Niemcy z uśmiechem spoglądał na zdjęcie trzymane w dłoni, które przedstawiało go i Rzeszę na festynie. Od tego dnia minęło już piętnaście lat. Niemcy nie był już małym chłopcem, a mężczyzną z licznymi obowiązkami. Jego priorytetem była opieka nad ojcem. Rzesza nie był chory, ani nie w pełni sprawny. Niemcy martwił się jego stanem psychicznym. Rzesza ostatnimi czasy ciągle mówił coś o odrodzeniu poprzez zakończenie obecnego żywota. Niemcy martwił się, że jego ojciec może postanowić poddać się swojemu "odrodzeniu". Dlatego zrezygnował z dodatkowych problemów w postaci przyjaciół i pracy poza domem. Udało mu się znaleźć pracę, którą mógł wykonywać w domu. Dzięki temu miał ojca ciągle na oku. Dziś razem przygotowywali obiad. Niemcy gotował ziemniaki i zajął się mięsem. Rzesza natomiast zajął się przygotowywaniem mizerii. Zaczął myć ogórki i następnie wziął do ręki nóż. Niemcy spojrzał na niego kątem oka. Czuł lekkie zaniepokojenie. Rzesza spoglądał na nóż z dziwnym wyrazem twarzy.
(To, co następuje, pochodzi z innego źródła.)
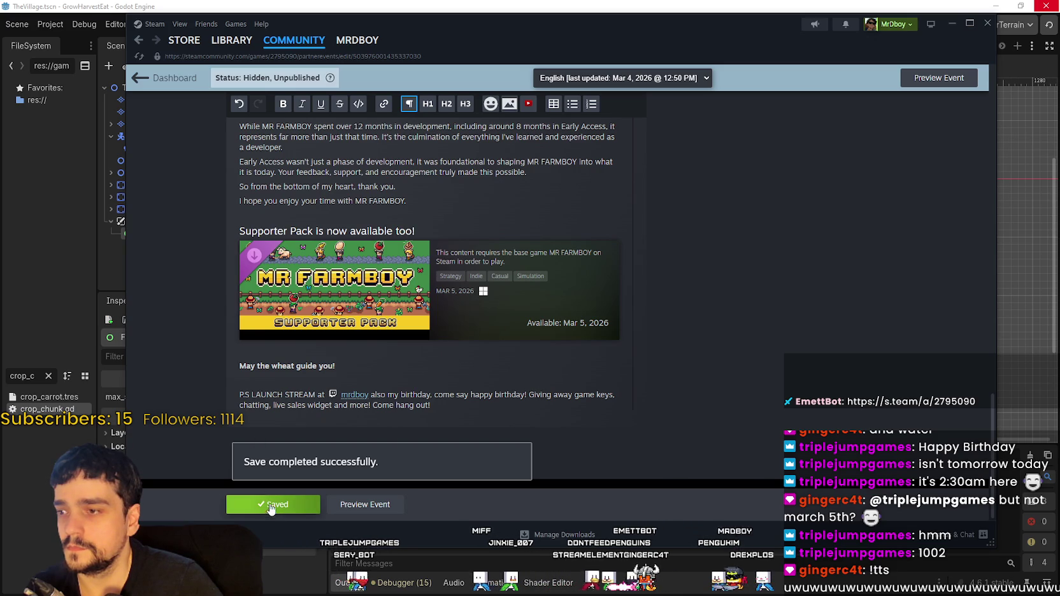
Put 'Giving away game keys' on its own line and save the event
{"action": "left_click", "coordinate": [530, 394]}
{"action": "key", "text": "shift+Return"}
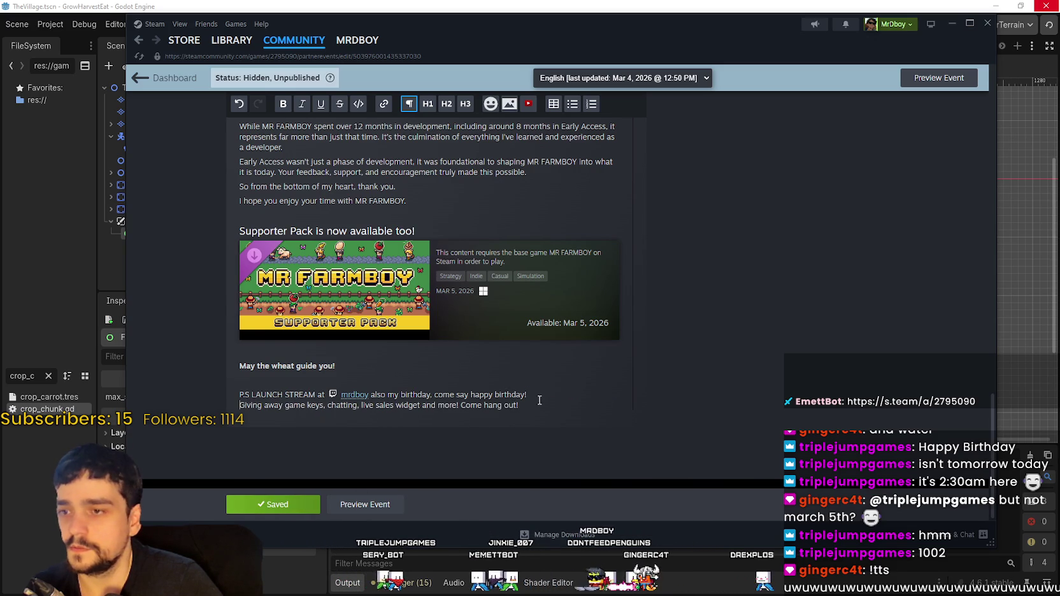
{"action": "left_click", "coordinate": [284, 504]}
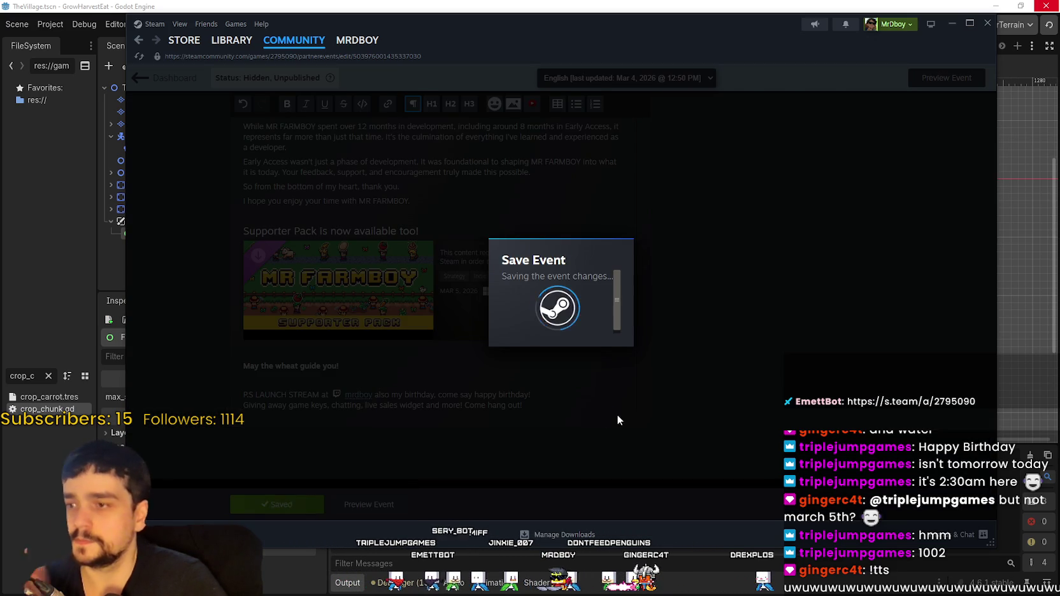
{"action": "scroll", "coordinate": [613, 410], "scroll_direction": "up", "scroll_amount": 15}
- Papa? - spytał. Rzesza milczał. Po chwili jednak spojrzał na syna w taki sposób, że Niemcy pouczył, jak ciarki przechodzą po jego plecach. - Vater? Alles ist gut? (Tato? Wszystko w porządku?)
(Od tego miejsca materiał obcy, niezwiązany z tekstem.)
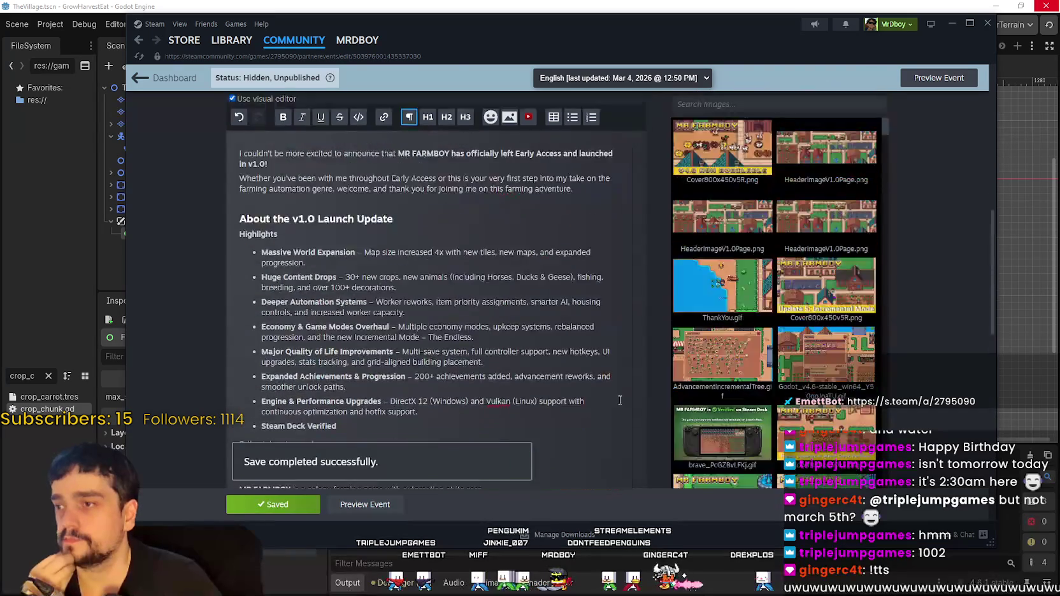
{"action": "scroll", "coordinate": [457, 396], "scroll_direction": "down", "scroll_amount": 3}
Preview the MR FARMBOY v1.0 event, scroll through it, then go back to Edit Event
{"action": "left_click", "coordinate": [364, 504]}
{"action": "scroll", "coordinate": [561, 298], "scroll_direction": "down", "scroll_amount": 15}
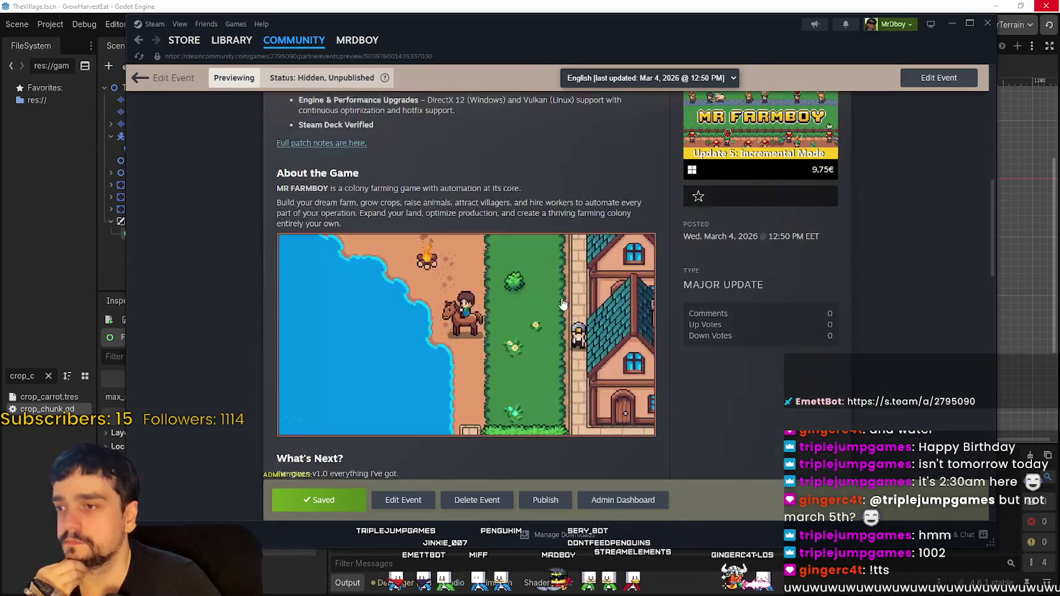
{"action": "scroll", "coordinate": [563, 304], "scroll_direction": "down", "scroll_amount": 3}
- Ja... Wszystko w porządku... - odparł. Niemcy jednak nie poczuł ulgi. Zamiast tego jego zaniepokojenie wzrosło. Rzesza wciąż przeglądał się stalowemu ostrzu noża, w którym dostrzegał własne odbicie. Niemcy martwił się, że zaraz coś złego się stanie. Postanowił nie tracić czasu i nie ryzykować. Nie chciał, by w końcu zło samo do niego zawitało. Podszedł do ojca i ujął jego nadgarstek prawą ręką, lewą zaś, chwycił nóż i powoli wyjął go z ręki Rzeszy.
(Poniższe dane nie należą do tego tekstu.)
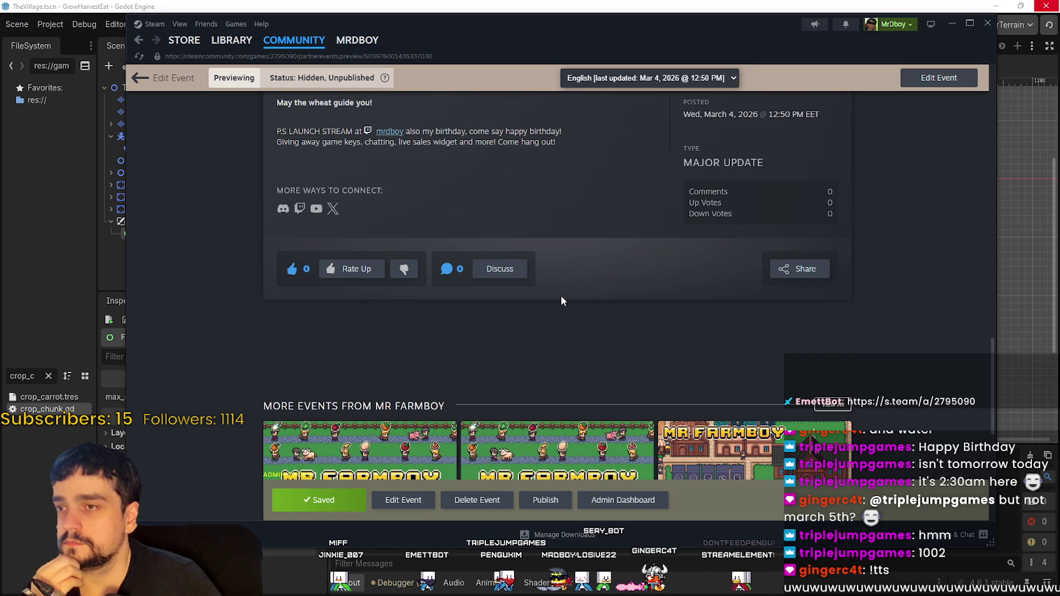
{"action": "scroll", "coordinate": [561, 301], "scroll_direction": "up", "scroll_amount": 2}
- Zajmę się tym tato. Ty odpocznij. - powiedział głosem, w którym słuchać było troskę. Rzesza poluźnił nieco uścisk. Następnie całkiem puścił nóż.

- Entschuldigung mein Kind. Ja...

- To nic. - odpadł szybko Niemcy i przytulił ojca. - To nic.. - dodał szeptem. - Zawsze będę cię kochać i dbać o ciebie. Bez względu na wszystko.